Segment Start: PASSAGE PROVIDED

# First Speaker attempt continued



## JackF999 (Jan 30, 2013)

So, yeah my med doctor recommended I should involve myself
in a hobby. It would be a good complement to the meds, keep
myself from getting so agitated, and distract me from the 
hallucinogenic side effects of the drugs he's giving me.

Sooo, I unveil my Master Plan.........

Behold 










My first thought was to obtain 1000 blue butterflies from South America to produce the
finest blue pigments, travel the world for the reddiest red, obtain the most expensive 
gold plated interconnects and melt them down to gild this diagram, but in the end
I said to myself, self....... NAH !!!!!

As you can see the plan calls for 1/4 inch MDF glued to 1 inch braces down the
corners to produce my marvelous box. Encased therein would be a PVC pipe.
Not any pipe, no siree, a foam core PVC pipe.

Now some haters would chime in and say this looks like Rock Rattle and Roll using
1/4 inch MDF, but remember, the pipe contains the speaker pressure.
Could vibrations in such a delicate structure still occur, Yes, but ......

As a very wise member of a secretive society of noblemen in London once proclaimed...

I have a cunning plan....

Segment End: PASSAGE PROVIDED
Segment Start: DATASET RECORDS

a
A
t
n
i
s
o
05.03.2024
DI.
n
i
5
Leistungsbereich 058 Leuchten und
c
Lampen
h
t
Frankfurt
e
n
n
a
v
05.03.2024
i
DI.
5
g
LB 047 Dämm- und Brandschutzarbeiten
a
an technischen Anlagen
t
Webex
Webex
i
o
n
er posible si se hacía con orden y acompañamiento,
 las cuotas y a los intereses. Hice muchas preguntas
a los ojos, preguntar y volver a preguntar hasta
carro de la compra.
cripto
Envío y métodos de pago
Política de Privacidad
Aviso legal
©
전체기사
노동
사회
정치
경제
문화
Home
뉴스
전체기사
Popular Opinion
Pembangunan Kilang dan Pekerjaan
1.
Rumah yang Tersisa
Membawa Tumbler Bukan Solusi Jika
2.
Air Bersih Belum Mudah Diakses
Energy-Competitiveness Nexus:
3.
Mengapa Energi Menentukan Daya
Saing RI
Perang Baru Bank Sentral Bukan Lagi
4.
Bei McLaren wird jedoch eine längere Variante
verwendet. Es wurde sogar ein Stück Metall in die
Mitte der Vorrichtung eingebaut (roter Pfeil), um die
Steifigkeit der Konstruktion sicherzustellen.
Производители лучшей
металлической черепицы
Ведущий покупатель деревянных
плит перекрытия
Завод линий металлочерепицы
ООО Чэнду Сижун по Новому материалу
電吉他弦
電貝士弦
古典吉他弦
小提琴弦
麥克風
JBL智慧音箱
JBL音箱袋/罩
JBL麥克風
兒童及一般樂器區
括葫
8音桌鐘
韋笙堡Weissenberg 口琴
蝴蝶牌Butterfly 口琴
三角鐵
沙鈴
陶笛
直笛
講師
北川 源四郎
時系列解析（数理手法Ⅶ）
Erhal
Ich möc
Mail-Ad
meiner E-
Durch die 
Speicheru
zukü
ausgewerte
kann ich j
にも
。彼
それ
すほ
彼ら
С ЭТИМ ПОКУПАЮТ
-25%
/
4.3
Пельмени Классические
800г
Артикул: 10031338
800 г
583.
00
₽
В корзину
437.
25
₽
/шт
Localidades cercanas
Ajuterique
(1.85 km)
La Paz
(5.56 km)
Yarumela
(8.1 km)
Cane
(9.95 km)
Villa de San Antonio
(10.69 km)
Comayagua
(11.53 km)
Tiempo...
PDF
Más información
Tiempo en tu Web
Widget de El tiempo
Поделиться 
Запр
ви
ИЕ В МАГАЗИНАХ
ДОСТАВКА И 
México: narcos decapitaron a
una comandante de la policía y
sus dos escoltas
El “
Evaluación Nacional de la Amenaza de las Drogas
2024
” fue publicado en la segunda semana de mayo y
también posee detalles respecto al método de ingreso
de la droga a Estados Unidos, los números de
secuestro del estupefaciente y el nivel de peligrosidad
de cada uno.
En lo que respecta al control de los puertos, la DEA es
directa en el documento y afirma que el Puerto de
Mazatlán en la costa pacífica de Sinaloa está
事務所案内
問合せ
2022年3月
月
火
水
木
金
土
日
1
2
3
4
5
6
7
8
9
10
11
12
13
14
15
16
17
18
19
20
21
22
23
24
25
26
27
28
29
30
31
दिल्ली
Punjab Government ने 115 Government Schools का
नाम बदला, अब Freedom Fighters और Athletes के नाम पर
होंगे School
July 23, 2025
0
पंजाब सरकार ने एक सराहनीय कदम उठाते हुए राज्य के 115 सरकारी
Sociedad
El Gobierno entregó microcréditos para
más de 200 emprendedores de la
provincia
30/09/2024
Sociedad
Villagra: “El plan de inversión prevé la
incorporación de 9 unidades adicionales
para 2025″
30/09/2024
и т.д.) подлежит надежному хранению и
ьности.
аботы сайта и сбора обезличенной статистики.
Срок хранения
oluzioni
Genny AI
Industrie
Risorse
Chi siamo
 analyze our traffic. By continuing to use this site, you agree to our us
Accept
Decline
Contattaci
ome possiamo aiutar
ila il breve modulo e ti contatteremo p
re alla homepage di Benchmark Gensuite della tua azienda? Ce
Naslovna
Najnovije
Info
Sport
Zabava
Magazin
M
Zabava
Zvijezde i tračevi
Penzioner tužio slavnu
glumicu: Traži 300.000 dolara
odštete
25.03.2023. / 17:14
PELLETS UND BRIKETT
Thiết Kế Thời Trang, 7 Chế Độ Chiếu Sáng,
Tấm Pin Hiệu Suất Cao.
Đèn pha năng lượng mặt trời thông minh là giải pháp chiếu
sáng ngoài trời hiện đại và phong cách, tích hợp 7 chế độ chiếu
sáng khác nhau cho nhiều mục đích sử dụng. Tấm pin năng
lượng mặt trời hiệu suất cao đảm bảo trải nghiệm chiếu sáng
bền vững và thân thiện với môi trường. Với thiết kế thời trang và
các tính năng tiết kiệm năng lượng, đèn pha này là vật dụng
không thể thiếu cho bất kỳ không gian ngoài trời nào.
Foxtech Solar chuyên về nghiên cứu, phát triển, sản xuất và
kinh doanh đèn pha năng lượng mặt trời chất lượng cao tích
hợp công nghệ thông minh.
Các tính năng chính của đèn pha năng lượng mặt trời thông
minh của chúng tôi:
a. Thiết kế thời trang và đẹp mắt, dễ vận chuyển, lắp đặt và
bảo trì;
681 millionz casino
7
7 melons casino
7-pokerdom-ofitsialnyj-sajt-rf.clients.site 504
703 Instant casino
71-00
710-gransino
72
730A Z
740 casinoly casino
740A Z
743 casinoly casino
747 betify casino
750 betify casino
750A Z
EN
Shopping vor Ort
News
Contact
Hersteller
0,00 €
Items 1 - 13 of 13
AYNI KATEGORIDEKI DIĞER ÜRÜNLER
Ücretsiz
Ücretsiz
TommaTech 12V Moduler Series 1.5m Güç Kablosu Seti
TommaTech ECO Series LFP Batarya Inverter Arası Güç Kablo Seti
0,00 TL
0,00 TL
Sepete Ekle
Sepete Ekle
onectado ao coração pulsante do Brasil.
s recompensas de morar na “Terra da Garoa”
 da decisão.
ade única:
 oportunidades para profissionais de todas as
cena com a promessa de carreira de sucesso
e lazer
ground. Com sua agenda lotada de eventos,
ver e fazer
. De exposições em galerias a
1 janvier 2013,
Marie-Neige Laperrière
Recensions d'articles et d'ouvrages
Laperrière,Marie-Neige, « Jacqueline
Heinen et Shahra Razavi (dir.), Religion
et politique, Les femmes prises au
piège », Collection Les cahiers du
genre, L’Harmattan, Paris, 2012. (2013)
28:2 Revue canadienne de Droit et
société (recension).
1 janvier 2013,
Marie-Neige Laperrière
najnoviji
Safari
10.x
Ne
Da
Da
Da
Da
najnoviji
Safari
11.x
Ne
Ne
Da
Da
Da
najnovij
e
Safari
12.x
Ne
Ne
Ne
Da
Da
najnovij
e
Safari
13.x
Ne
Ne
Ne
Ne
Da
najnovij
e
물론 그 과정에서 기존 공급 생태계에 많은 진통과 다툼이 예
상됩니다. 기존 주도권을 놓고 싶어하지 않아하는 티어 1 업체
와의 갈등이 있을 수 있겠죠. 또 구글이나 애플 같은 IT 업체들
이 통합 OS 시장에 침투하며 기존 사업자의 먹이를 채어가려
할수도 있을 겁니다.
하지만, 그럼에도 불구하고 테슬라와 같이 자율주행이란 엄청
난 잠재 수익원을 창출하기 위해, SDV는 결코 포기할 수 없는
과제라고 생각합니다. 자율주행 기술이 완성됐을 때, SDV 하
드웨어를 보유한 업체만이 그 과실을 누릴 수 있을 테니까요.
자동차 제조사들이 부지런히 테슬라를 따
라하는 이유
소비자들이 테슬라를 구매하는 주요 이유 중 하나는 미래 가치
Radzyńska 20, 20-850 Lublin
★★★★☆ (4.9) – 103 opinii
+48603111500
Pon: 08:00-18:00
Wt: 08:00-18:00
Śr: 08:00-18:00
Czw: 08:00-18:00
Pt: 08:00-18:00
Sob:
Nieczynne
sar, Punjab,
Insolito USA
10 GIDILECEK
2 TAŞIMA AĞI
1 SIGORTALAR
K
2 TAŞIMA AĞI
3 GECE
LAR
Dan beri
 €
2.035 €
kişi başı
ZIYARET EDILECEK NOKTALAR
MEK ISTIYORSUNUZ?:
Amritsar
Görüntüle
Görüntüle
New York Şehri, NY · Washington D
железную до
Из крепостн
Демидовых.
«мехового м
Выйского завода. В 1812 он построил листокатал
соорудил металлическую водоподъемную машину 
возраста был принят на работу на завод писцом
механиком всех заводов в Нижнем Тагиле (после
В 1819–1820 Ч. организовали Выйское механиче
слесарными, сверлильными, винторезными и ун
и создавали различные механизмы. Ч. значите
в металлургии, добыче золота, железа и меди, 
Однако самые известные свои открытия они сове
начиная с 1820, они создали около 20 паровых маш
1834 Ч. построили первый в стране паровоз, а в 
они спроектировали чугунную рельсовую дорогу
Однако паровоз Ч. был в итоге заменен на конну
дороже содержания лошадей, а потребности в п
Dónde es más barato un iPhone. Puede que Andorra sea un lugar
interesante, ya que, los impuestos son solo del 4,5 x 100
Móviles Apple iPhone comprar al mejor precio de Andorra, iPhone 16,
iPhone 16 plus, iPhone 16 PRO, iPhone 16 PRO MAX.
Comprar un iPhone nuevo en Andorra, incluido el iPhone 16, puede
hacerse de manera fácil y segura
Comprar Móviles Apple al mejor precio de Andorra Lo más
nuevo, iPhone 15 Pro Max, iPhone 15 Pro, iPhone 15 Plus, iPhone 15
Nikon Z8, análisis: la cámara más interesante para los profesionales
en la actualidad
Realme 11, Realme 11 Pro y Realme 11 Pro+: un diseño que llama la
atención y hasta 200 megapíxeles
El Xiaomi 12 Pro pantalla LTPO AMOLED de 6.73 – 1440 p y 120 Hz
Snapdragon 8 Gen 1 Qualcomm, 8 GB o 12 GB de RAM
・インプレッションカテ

Segment End: DATASET RECORDS

**DIRECTIVE 1:** In the forum post about the speaker box build, why does the writer think 1/4 inch MDF can work even though critics might call it "Rock Rattle and Roll"? Answer in one to three sentences.
**DIRECTIVE 2:** Write what comes next in the forum post about the speaker box build, picking up after its final line.

**RESULT 1:** The writer says the foam core PVC pipe inside the box holds the speaker pressure, so the thin MDF doesn't have to. The writer still admits that vibrations could occur in such a light structure.

**RESULT 2:**
(His name was no other than that sage of widsom, Baldrick, and that secretive society
non other than those wealthy, esteemed DogBodies )

My cunning plan involves a space age development known in high tech circles as....

Foam, glorious foam, mighty foam.....

I will attempt to build two sides first of 1/4 inch MDF, braced with 1 inch
wood. Then handling that tricksy blue can of foam, I will strategically spray
foam braces at the middle and each end, functionally embedding the PVC pipe
into it. The other two MDF boards will be built with their bracing, and
will be deftly applied, after the previous foam has cured, onto the remaining
half of the pipe, all with this halve's foam bracing.

Note to self: Need more foam.....

After this intermdiate structure has been formed, quality tested and so on...

I will pour more expanding foam from each end to literally fill the voids.....

Plug the bottom with a couple of 3/4 inch MDF circles, cut out MDF rings for
the top speaker mountings and mis amigos we have what could be roughtly called
a speaker in a tube, encased in a box.. HAHAHAHAHA
( Thunderous lightening strikes, breaking glass, womens' screams.... )

Now if I could get out of this straight jacket they have me in, by
divinely inspired plan could become REALITY..........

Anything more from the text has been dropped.